ApproachHit@1Hit@3Hit@5Latency
Enhanced Embeddings67%80%90%0.9ms
Semantic Only62%75%80%0.9ms
BM25 Only47%60%65%0.2ms

Key Findings:

  1. Enhanced Embeddings wins — 84-90% Hit@5 with ~6ms latency
  2. Reranking provides no benefit — adds 30ms with zero accuracy improvement
  3. BM25 fails on natural language — only 21% Hit@5 (can’t match “onboard” to “create”)
  4. Synonym enrichment adds +14 percentage points over standard semantic search

Storage: ~206 MB total (BM25 index 39 MB, enhanced embeddings 72 MB, model 23 MB)

The results validated the approach. Enhanced embeddings met our accuracy targets with acceptable latency and storage. Could we improve further? Probably. But the goal was getting something deployed and collecting real user feedback, not perfecting a system in isolation.

Phase 3: API Integration

Having deployed the resolutions feature previously, I knew the process. The key insight was pointing Claude Code at both the unified-api and ai-generation repos simultaneously, giving it the full context needed to wire everything together.

Architecture

Build Flow:

GitHub Actions ─────► Lambda ◄───── S3 Configs
(cron/manual)         │              (connectors)

unified-api ────► Transformer ────► Turbopuffer
POST /build       + Embeddings      (vector DB)
                  (MiniLM-L6)

Search Flow:

Client ────► unified-api ────► Lambda
             POST /search      │
             + project_id      ▼
                            Embed Query


             Turbopuffer ◄── Vector Search
             (cosine sim)     + filters


             Results

The build process pulls connector configs from S3, transforms them into indexed actions with enhanced text, generates embeddings, and upserts to Turbopuffer. Search embeds the query, applies connector and project filters, and returns ranked results.

Deployment surfaced the usual issues: missing IAM permissions for listBuckets, which required a redeploy. Then, I found tests passing silently because there were no custom connectors in the staging bucket - a reminder that passing tests don’t guarantee correctness. After transferring test data and re-validating locally, everything worked as expected.

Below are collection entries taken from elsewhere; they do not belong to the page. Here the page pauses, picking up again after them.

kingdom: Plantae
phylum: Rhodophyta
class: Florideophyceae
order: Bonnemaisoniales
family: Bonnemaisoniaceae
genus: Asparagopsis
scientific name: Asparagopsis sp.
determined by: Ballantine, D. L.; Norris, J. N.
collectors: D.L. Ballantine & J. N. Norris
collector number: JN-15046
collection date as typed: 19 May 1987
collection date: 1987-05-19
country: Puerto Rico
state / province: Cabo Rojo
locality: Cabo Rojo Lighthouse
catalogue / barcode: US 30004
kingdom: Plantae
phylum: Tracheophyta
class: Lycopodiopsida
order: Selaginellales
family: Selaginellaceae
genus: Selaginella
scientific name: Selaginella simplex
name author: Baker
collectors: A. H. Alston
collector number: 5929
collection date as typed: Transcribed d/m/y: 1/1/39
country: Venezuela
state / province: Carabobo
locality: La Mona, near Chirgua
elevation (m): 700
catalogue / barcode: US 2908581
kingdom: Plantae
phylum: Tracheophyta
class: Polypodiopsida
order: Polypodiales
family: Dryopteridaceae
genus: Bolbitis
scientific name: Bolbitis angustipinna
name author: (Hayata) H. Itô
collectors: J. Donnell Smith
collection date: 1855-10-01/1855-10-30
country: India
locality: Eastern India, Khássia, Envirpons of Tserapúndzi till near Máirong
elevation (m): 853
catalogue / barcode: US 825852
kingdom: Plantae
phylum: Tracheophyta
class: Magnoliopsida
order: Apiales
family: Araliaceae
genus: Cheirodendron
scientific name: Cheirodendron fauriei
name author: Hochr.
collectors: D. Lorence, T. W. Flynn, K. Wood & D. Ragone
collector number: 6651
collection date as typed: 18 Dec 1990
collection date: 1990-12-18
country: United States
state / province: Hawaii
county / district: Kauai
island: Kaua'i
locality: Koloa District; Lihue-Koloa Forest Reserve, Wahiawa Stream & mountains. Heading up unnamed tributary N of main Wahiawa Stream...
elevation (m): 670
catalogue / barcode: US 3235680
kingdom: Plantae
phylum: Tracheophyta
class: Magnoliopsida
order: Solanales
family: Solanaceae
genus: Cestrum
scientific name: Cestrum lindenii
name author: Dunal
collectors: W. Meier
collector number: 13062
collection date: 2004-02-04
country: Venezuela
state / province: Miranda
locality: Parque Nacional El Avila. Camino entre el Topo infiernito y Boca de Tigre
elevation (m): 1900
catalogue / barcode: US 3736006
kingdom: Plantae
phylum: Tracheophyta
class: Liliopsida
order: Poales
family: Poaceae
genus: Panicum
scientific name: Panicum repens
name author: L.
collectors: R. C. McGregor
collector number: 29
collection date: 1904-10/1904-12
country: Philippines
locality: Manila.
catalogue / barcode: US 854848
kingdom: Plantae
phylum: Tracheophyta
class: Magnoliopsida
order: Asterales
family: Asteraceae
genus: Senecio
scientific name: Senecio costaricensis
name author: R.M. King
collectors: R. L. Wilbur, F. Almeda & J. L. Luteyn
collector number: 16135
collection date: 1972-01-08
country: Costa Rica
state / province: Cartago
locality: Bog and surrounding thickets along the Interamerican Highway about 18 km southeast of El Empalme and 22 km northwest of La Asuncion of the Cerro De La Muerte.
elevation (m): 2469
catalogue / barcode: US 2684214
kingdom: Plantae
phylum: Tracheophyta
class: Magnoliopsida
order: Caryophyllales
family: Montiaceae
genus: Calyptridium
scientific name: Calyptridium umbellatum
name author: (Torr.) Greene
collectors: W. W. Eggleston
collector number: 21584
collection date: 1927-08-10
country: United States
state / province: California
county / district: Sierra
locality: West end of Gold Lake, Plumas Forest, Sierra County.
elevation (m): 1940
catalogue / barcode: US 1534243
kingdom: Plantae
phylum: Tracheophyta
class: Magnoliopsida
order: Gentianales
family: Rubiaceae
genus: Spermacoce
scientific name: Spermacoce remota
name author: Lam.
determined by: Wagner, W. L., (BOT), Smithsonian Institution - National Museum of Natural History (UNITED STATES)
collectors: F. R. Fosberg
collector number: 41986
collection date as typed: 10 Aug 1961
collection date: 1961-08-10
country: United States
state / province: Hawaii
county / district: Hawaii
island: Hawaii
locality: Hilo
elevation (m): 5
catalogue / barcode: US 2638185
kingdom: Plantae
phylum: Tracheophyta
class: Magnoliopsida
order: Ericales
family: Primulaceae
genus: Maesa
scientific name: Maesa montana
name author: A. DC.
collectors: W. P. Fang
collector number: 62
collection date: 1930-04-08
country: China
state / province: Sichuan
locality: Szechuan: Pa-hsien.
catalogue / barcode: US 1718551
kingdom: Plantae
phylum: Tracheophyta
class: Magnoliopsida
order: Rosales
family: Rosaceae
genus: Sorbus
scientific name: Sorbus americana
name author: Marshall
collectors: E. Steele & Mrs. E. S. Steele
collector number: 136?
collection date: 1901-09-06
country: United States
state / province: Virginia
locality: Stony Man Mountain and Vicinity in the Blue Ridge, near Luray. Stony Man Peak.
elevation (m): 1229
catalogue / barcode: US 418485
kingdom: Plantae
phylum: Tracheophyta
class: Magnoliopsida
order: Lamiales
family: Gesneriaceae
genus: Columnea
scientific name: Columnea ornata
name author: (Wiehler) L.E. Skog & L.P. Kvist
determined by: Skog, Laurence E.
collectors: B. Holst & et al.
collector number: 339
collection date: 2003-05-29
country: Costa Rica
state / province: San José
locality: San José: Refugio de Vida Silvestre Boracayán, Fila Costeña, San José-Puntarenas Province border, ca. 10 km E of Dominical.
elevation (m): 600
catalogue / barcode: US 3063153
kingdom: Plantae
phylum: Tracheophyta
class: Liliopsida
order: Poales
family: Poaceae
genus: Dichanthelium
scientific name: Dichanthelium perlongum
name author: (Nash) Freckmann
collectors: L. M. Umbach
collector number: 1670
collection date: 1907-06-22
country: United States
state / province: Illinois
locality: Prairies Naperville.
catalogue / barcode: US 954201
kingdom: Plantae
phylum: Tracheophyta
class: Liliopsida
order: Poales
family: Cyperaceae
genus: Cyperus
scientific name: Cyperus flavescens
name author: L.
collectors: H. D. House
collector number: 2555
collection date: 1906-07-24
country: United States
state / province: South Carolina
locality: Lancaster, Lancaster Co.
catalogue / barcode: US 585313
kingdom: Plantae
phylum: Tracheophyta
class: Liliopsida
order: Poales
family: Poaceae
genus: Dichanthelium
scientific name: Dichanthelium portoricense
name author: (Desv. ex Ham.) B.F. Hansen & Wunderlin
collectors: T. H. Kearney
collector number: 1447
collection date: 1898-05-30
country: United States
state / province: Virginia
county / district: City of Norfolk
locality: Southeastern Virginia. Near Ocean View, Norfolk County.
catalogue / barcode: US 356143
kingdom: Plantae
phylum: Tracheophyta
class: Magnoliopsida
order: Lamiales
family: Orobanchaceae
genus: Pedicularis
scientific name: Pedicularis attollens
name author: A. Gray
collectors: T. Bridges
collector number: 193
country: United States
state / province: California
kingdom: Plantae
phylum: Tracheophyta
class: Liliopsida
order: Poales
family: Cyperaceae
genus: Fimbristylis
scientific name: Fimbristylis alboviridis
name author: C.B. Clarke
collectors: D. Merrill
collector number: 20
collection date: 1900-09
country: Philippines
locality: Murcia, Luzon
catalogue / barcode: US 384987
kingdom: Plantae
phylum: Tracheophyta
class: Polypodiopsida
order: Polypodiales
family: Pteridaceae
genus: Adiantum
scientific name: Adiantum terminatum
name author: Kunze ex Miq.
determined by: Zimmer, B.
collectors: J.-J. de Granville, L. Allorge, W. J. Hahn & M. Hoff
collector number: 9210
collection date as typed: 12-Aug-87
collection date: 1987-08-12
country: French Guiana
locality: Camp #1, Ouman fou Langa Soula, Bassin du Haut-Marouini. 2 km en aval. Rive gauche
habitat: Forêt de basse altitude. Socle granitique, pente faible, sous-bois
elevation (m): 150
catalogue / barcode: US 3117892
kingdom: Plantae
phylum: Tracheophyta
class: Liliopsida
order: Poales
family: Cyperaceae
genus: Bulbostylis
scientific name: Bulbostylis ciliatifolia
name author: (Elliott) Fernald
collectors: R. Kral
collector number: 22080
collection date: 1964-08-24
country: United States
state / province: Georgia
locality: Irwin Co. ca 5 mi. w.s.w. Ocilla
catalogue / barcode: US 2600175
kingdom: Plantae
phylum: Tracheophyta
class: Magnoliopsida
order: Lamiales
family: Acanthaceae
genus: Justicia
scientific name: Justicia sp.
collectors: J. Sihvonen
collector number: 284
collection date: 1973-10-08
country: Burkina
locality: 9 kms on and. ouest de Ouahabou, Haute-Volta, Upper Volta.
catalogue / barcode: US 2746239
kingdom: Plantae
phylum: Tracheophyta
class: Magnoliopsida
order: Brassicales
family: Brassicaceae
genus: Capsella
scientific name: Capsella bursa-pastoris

The New Development Lifecycle

The pattern that’s emerging:

  1. Specification — understand the problem and solution (unchanged from pre-AI)
  2. Context handoff — provide Claude with the spec, relevant code locations, test criteria, benchmark requirements, and decision points where it should pause for input
  3. Verification — review the output and validate it works

I’m also finding value in longer sessions with more context compaction. The CLAUDE.md file that Claude uses, which I initially found annoying, has become really useful as a project tracker and decision point log.

The human role is still specification, verification, and knowing when something is good enough to ship. But execution is increasingly delegated. The interesting question is how this continues to evolve.